看江岫不能說話,男人詭異地感覺到一種掌控的滿足感。
他低啞的聲音笑了一下,手指骨縮緊,用力抓住江岫。
江岫又細又軟的腰肢,被他托着往上擡。
“沒關系,壞孩子就是要好好教訓一番,才會真正學好的。
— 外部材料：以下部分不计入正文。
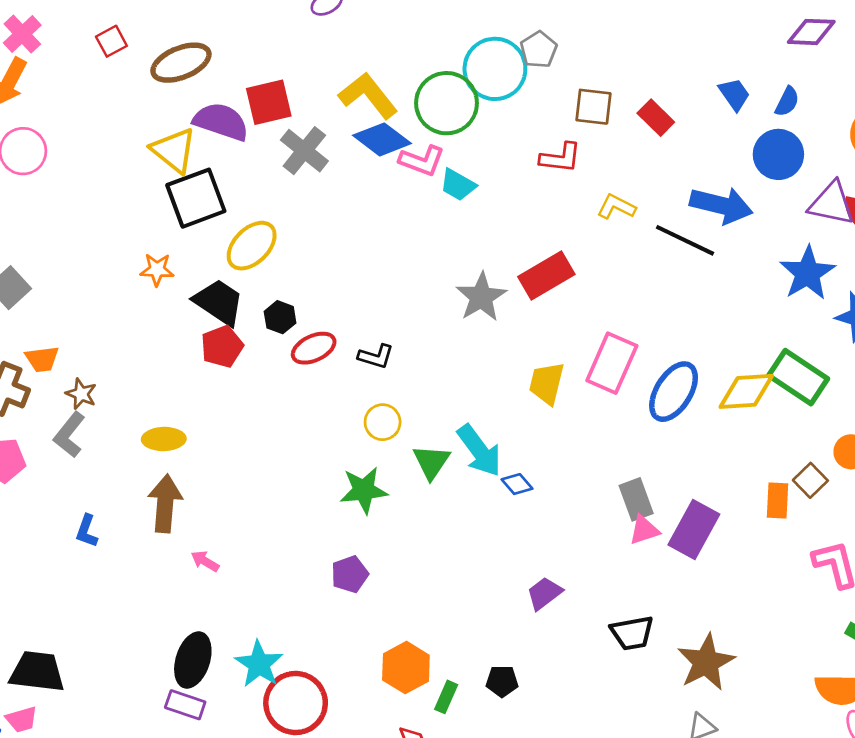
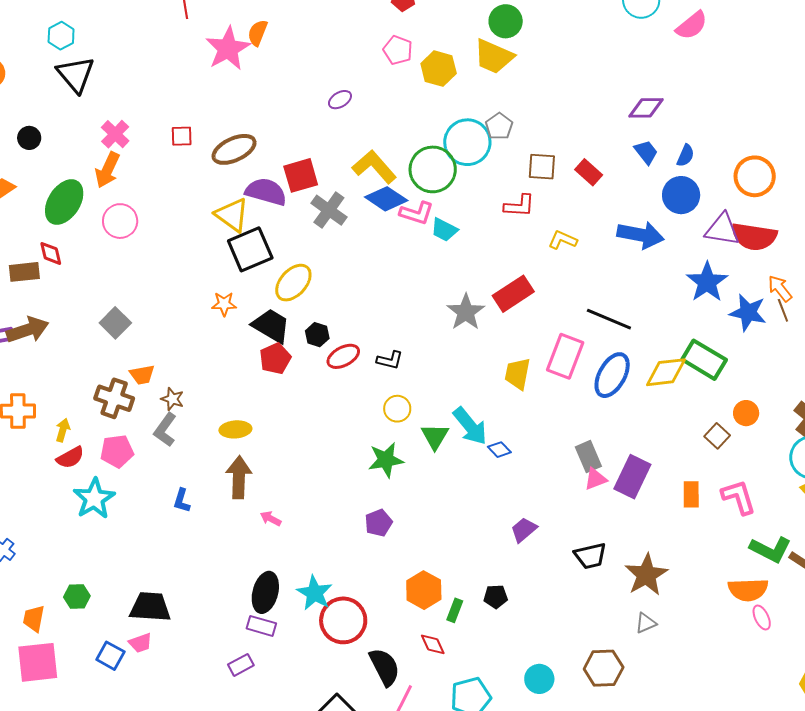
purple diamond: (811, 32) -> (646, 108), moved
red square: (111, 41) -> (182, 136), turned 30
black line: (685, 240) -> (609, 319), moved
orange rectangle: (778, 501) -> (691, 494), moved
”
江岫聽到他斬釘截鐵地說:“我會一直教你,讓你天天隻對着我浪,最好一看到我就開始發軟…”
江岫被迫踮起腳尖,後腰的小片肌膚與男人的身軀相貼着。
男人的這番言論讓他瞳孔一顫。
腦海裡順着男人的思路去模拟,隻覺得空氣漸漸稀薄,胸腔裡一陣陣窒息。
被男人支配的強迫感,從他的頭頂往下澆灌,沿着脊骨一路到腳底,又從腳底竄上心口。
江岫仰着臉,眼角往巷子口瞟去,從被堵住的嗓子眼裡擠出一聲嗚吟,試圖繼續做掙紮。
男人像是一頭沒有理智的野獸一般,又朝他壓下來。
簡直像是要發瘋了。
—
街角偏僻,很少有人會經過。
兩個購物袋孤零零的留在巷子口,隐隐約約有又啞、又綿、尾音帶着勾人的顫音從巷子裡傳出來。
不遠處,一道高挺的身影朝着巷子口的方向走過來。
單手勾着個紅色的包,随意挎在一側肩膀上,正低着頭看着手機,按照地圖的指示,尋找預定的旅店。
青年穿着短褲、無袖球衣,肌肉結實的手臂露在外面,上面沁着層薄薄的汗水。
聽到巷子的動靜,他的步履微微一頓,側頭往巷子裡看過去。
深眼漆黑,挺鼻薄唇,下颌的線條削瘦,混合着青少年的朝氣和棱角感。